→ **Source extract**:

Swadesh Chatterjee, coordinator of the US-India Friendship Council--the umbrella organization of community groups--that was formed exclusively to lobby on behalf of the deal in Congress, told rediff.com,  "Disappointment is an understatement."
 
"I was very sad when I heard that," he said when he received the news that the Manmohan Singh government in the wake of the fierce opposition from its Leftist allies who threatened to withdraw from the coalition government, had opted to shelve the deal rather than take the risk of going for a election, nearly two years before its term expired.
 
Chatterjee said, "This is really sad. I really expected Soniaji and Manmohan Singh to stand up and fight no matter what."
 
Quoting Mamohan Singh, he said, "I know it's not the end of the world, but it's definitely a tremendous setback. I do respect the democratic process, but if we cannot take a decision, which is good for the national interests of the country, what is it all about? That's not democracy! Democracy doesn't mean you don't look at the national interest and what is good for the people of India."
 
"I don't know how a country like India can sustain 10 percent growth rates without energy and that's the national interest I am talking about," he added.
 
Chatterjee said, "I've been in this country for over 30 years, and for the first time, we really moved mountains. The community never became as unified as we did behind this deal and put a force together to get the Hyde Act through when the legislation initially looked as if it had no chance at all and the Administration's proposal was virtually dead on arrival."
 
"We put everything on hold--career on hold, family on hold--and used all of our time and effort and money for this cause and we cashed all the chips we had for over 25 years--whatever we had developed with all of the politicians and policymakers--and now this terrible disappointment."
 
"What President Bush did is like what Nixon did about China," he added.

(Data excerpts)

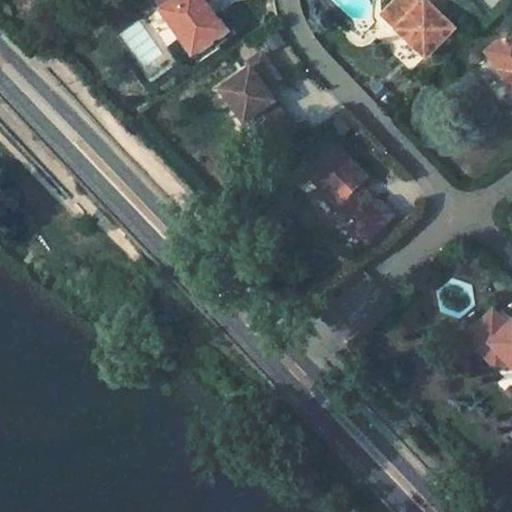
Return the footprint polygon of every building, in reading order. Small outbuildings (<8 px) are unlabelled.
[(172,0),(160,9),(180,38),(184,35),(195,50),(224,30),(204,3),(207,0),(172,0)] [(392,0),(380,13),(424,56),(455,25),(431,0),(392,0)] [(41,45),(31,33),(19,41),(29,52),(41,45)] [(495,72),(505,87),(508,86),(511,92),(511,33),(485,52),(497,71),(495,72)] [(195,50),(184,35),(180,38),(191,53),(195,50)] [(266,135),(287,120),(264,87),(279,77),(261,52),(246,64),(249,68),(220,88),(243,120),(247,117),(252,114),(266,135)] [(266,135),(252,114),(247,117),(262,138),(266,135)] [(322,157),(307,170),(351,217),(349,219),(367,238),(391,215),(378,201),(369,200),(356,186),(367,176),(340,147),(325,160),(322,157)] [(511,325),(510,328),(496,313),(468,338),(498,370),(508,361),(511,365),(511,325)]
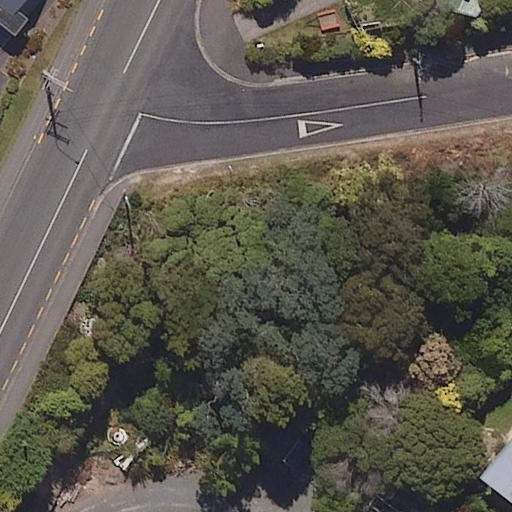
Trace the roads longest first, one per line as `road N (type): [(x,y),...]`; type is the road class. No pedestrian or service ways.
road 1 (residential): [(110,102),(167,120),(238,123),(511,81)]
road 2 (tertiary): [(0,330),(110,102)]
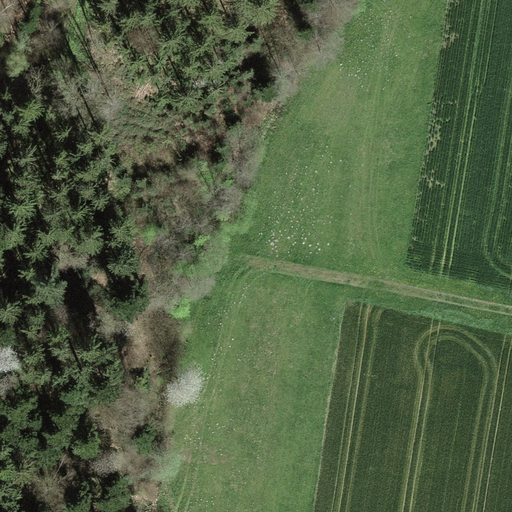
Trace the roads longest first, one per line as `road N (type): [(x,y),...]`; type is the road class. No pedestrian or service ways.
road 1 (track): [(17,302),(51,92),(79,0)]
road 2 (track): [(265,265),(511,310)]
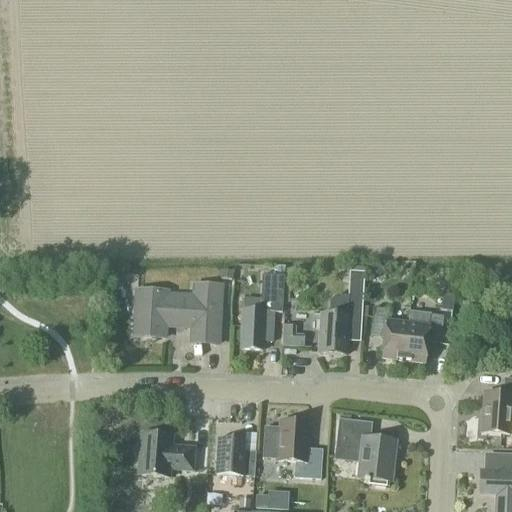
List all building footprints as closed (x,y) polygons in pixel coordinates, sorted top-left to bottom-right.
[(384,273),(378,264),(366,271),(372,281),(384,273)] [(232,282),(232,273),(220,273),(219,281),(232,282)] [(319,316),(317,356),(345,357),(346,344),(347,318),(361,318),(361,314),(362,301),(364,274),(349,273),(347,298),(335,297),(329,303),(328,316),(319,316)] [(241,312),(239,352),(261,353),(262,344),(270,344),(272,313),(282,314),(283,278),(261,277),(260,301),(263,301),(262,313),(243,312),(241,312)] [(190,345),(217,346),(221,289),(194,287),(193,299),(166,297),(167,293),(136,291),(133,338),(164,340),(164,328),(191,329),(190,345)] [(452,313),(454,297),(442,296),(440,312),(452,313)] [(111,306),(111,319),(120,319),(121,304),(112,303),(111,306)] [(386,324),(387,312),(373,310),(372,320),(370,338),(383,340),(380,361),(402,363),(407,326),(386,324)] [(443,318),(415,315),(408,314),(407,326),(402,363),(424,366),(427,345),(439,346),(443,318)] [(360,344),(361,318),(347,318),(346,344),(360,344)] [(305,348),(305,339),(293,339),(293,327),(285,326),(284,347),(305,348)] [(484,395),(481,435),(510,437),(511,437),(511,381),(503,380),(502,396),(484,395)] [(394,443),(369,440),(370,426),(338,422),(333,462),(359,465),(357,481),(374,483),(373,488),(385,489),(385,484),(389,485),(394,443)] [(279,424),(279,432),(264,431),(264,430),(263,430),(261,461),(262,462),(262,460),(277,460),(277,464),(294,465),(293,481),(319,482),(321,452),(305,451),(306,425),(279,424)] [(170,449),(171,439),(139,437),(136,478),(168,480),(169,472),(191,473),(193,451),(170,449)] [(243,454),(243,444),(217,442),(214,477),(253,480),(255,455),(243,454)] [(511,511),(511,464),(501,464),(500,476),(479,475),(479,495),(496,496),(495,511),(511,511)] [(255,511),(266,511),(267,499),(255,499),(255,511)] [(238,511),(249,511),(250,501),(239,500),(238,511)]
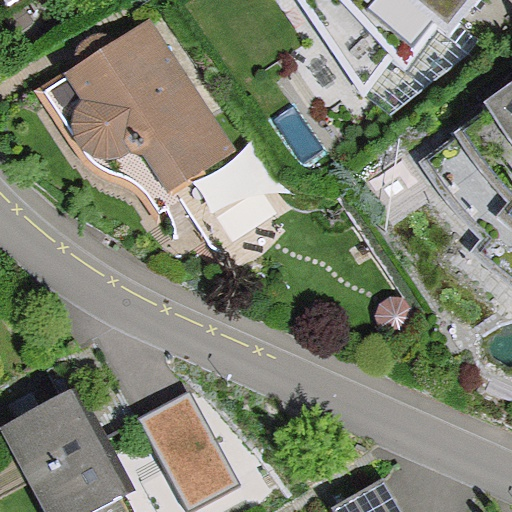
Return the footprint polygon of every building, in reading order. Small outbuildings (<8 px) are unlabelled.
[(0,0),(0,21),(30,0),(0,0)] [(303,0),(368,93),(395,56),(408,67),(442,26),(449,33),(474,0),(303,0)] [(167,198),(237,148),(153,22),(73,78),(88,101),(79,114),(79,128),(85,146),(96,156),(116,157),(140,152),(167,198)] [(511,89),(413,164),(455,228),(511,280),(511,89)] [(46,511),(90,511),(124,494),(72,395),(4,431),(46,511)] [(182,487),(211,477),(185,407),(157,418),(182,487)] [(334,511),(402,511),(383,479),(332,509),(334,511)]
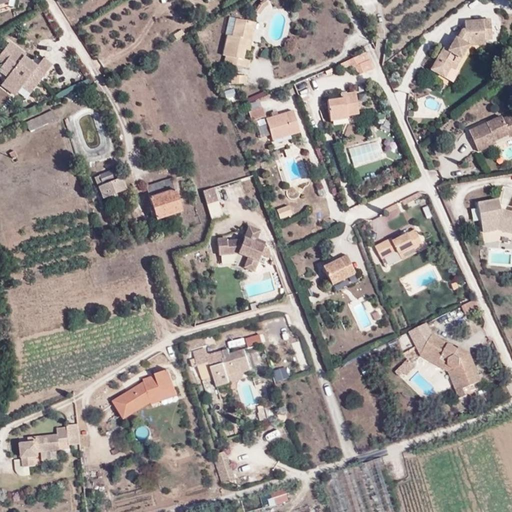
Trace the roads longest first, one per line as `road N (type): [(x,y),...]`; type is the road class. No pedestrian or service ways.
road 1 (residential): [(351,460),(302,321),(289,312),(174,339),(84,395)]
road 2 (residential): [(430,183),(511,364)]
road 3 (residential): [(511,405),(466,428),(351,460)]
road 4 (residential): [(370,50),(430,183)]
road 5 (residential): [(300,476),(174,511)]
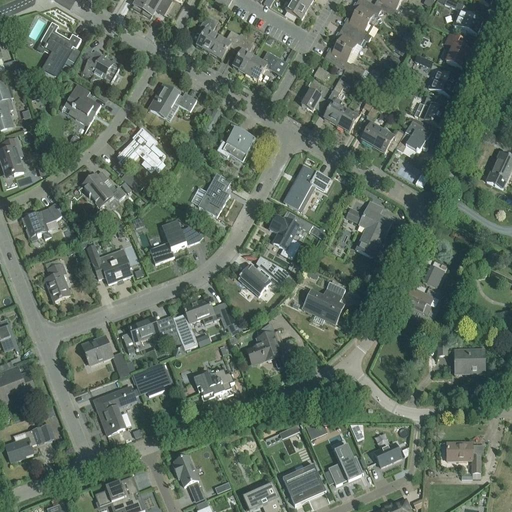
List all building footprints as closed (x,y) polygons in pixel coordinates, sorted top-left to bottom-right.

→ **Challenge**:
Please list each span of years that the passage about the shelved deal mentions, in order of appearance.

→ **Answer**:
- nearly two years
- over 30 years
- over 25 years